On speaks specifically of freedom of conscience and religion, which includes “its free exercise, the freedom to profess, preserve and change religion or beliefs, as well as the right to associate, to profess and disseminate religion or beliefs, both in public and in private, as long as they are not contrary to morals, good customs or public order.”
The second article stipulates that religious denominations and beliefs are recognized as subjects of law and enjoy full autonomy, cooperation agreements are allowed, faith traditions have the right to build new places of worship, “exempt of all kinds of taxes,” and intentional damage to these places and to those exercising their religious rights “shall be considered an infringement of the human rights of those affected.”
Lastly, parents and guardians should have the right to determine their children’s religious, spiritual and moral education.
“The religious denominations present in Chile, the Catholic, Orthodox and Anglican churches, the various evangelical denominations, the Muslim and Jewish communities and three native groups with their beliefs, saw that it was necessary to regulate in a much more concrete way the freedom of worship and conscience,” Gonzales told Crux over the phone on Tuesday.
The initiative will now be discussed by the constitutional assembly, but this does not guarantee the three articles will make it into the final draft, and that document will need to be approved through yet another referendum.
Gonzales pointed out that an estimated 85 percent of Chile’s total population is represented by the leadership that drafted the initiative, saying this is because “Chileans are by nature, religious.
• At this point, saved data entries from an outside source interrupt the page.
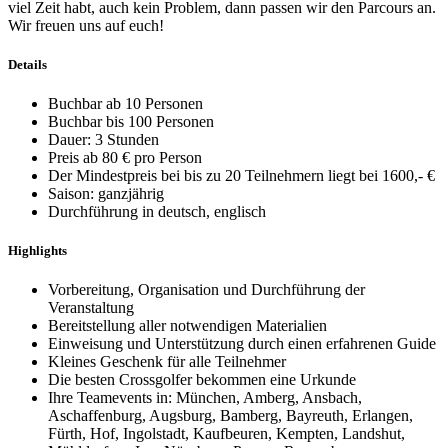
viel Zeit habt, auch kein Problem, dann passen wir den Parcours an.
Wir freuen uns auf euch!
Details
Buchbar ab 10 Personen
Buchbar bis 100 Personen
Dauer: 3 Stunden
Preis ab 80 € pro Person
Der Mindestpreis bei bis zu 20 Teilnehmern liegt bei 1600,- €
Saison: ganzjährig
Durchführung in deutsch, englisch
Highlights
Vorbereitung, Organisation und Durchführung der
Veranstaltung
Bereitstellung aller notwendigen Materialien
Einweisung und Unterstützung durch einen erfahrenen Guide
Kleines Geschenk für alle Teilnehmer
Die besten Crossgolfer bekommen eine Urkunde
Ihre Teamevents in: München, Amberg, Ansbach,
Aschaffenburg, Augsburg, Bamberg, Bayreuth, Erlangen,
Fürth, Hof, Ingolstadt, Kaufbeuren, Kempten, Landshut,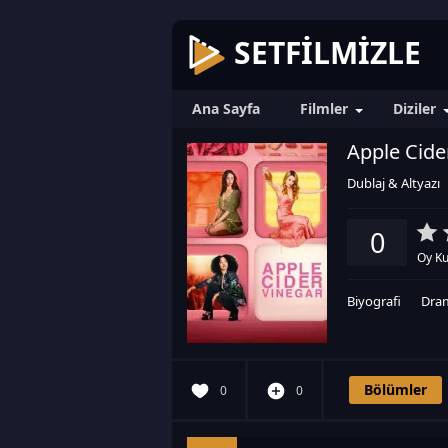
SETFILMIZLE
Ana Sayfa
Filmler
Diziler
Apple Cider
Dublaj & Altyazı
0
Oy Ku
Biyografi
Dra
Bölümler
0
0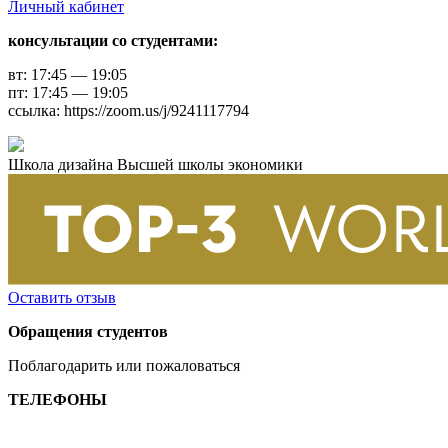
Личный кабинет
консультации со студентами:
вт: 17:45 — 19:05
пт: 17:45 — 19:05
ссылка: https://zoom.us/j/9241117794
Школа дизайна Высшей школы экономики
Оставить отзыв
Обращения студентов
Поблагодарить или пожаловаться
ТЕЛЕФОНЫ
+7 499 444-02-84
They might not be Catholic or Evangelical, or Muslim, but they are religious and concerned about religious freedom.”
The prelate also claimed that the religious leaders are not asking for “religions to be protected, but for the protection of what religion means in the social order.”
“If we are going to protect the native peoples, who are obviously an essential element of our nationality; if we are going to protect the people who suffer, who are a very important element in our country; we also have to protect the religious fact, which is a social reality that is above all others because it is part of the essence of human nature,” Gonzales said.
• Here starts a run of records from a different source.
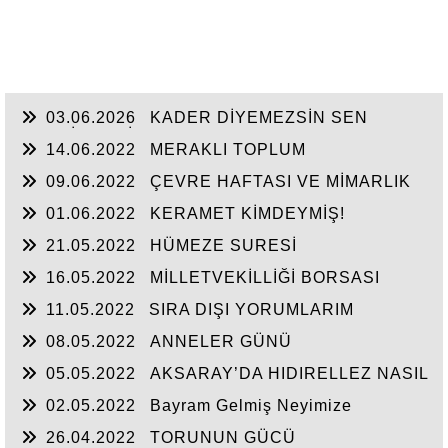
03.06.2026
KADER DİYEMEZSİN SEN
KENDİN ETTİN
14.06.2022
MERAKLI TOPLUM
09.06.2022
ÇEVRE HAFTASI VE MİMARLIK
01.06.2022
KERAMET KİMDEYMİŞ!
21.05.2022
HÜMEZE SURESİ
16.05.2022
MİLLETVEKİLLİĞİ BORSASI
AÇILIYOR
11.05.2022
SIRA DIŞI YORUMLARIM
08.05.2022
ANNELER GÜNÜ
05.05.2022
AKSARAY’DA HIDIRELLEZ NASIL
KUTLANIRDI?
02.05.2022
Bayram Gelmiş Neyimize
26.04.2022
TORUNUN GÜCÜ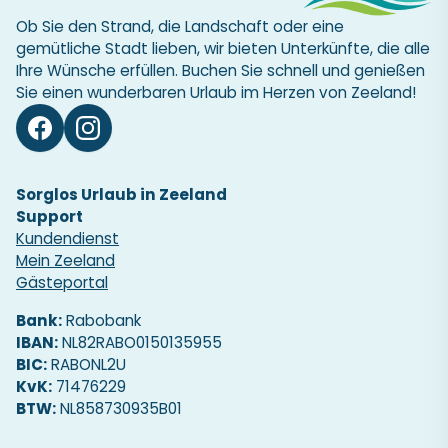
Ob Sie den Strand, die Landschaft oder eine
gemütliche Stadt lieben, wir bieten Unterkünfte, die alle
Ihre Wünsche erfüllen. Buchen Sie schnell und genießen
Sie einen wunderbaren Urlaub im Herzen von Zeeland!
Sorglos Urlaub in Zeeland
Support
Kundendienst
Mein Zeeland
Gästeportal
Bank:
Rabobank
IBAN:
NL82RABO0150135955
BIC:
RABONL2U
KvK:
71476229
BTW:
NL858730935B01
The matter of freedom of conscience, the bishop said, might arise if the president-elect carries out his promise of legalizing abortion and euthanasia, because many religions and faiths believe that human dignity must be protected and guaranteed from conception to natural death, and cannot in conscience take part in an abortion or an assisted suicide.
Gonzales said that the religious leaders fear that faith issues will not be considered important by some members of the constitutional assembly.
“For example, the president of the convention, Elisa Loncón, considers that Christianity is a foreign imposition, an evil present in Chile only because it was part of the invasion process from Europe to America,” he pointed out.
“With this norm, the right of the native peoples to live and practice, individually or collectively, their beliefs is also safeguarded,” the bishop said.
The proposal from the religious leaders is the third one thus far to reach the necessary popular support for consideration. The other two are “Será ley” which seeks to legalize abortion as a constitutional right, and “Con mi plata no,” an initiative aimed at protecting the ownership of pension savings.
Chile’s new constitution is being presented by some as a “reinvention” of the country. It comes after months of protests over several grievances in 2019.
The Constitutional Convention is the constituent body in charge of drafting a new constitution after a national referendum was held in October 2020. The body met for the first time on July 4, 2021. The draft should take nine months, with a possible extension of three more months.
Chile’s current constitution was written in 1980, by people chosen by its then military ruler, Augusto Pinochet. It opened the country to mining investment and allowed water rights to be bought and sold. The country prospered by exploiting its natural resources, making it one of Latin America’s richest countries. However, frustrations mounted over inequality with mineral-rich areas becoming “sacrifice zones” of environmental degradation. All of this factored in the frustration that led to the constitutional referendum.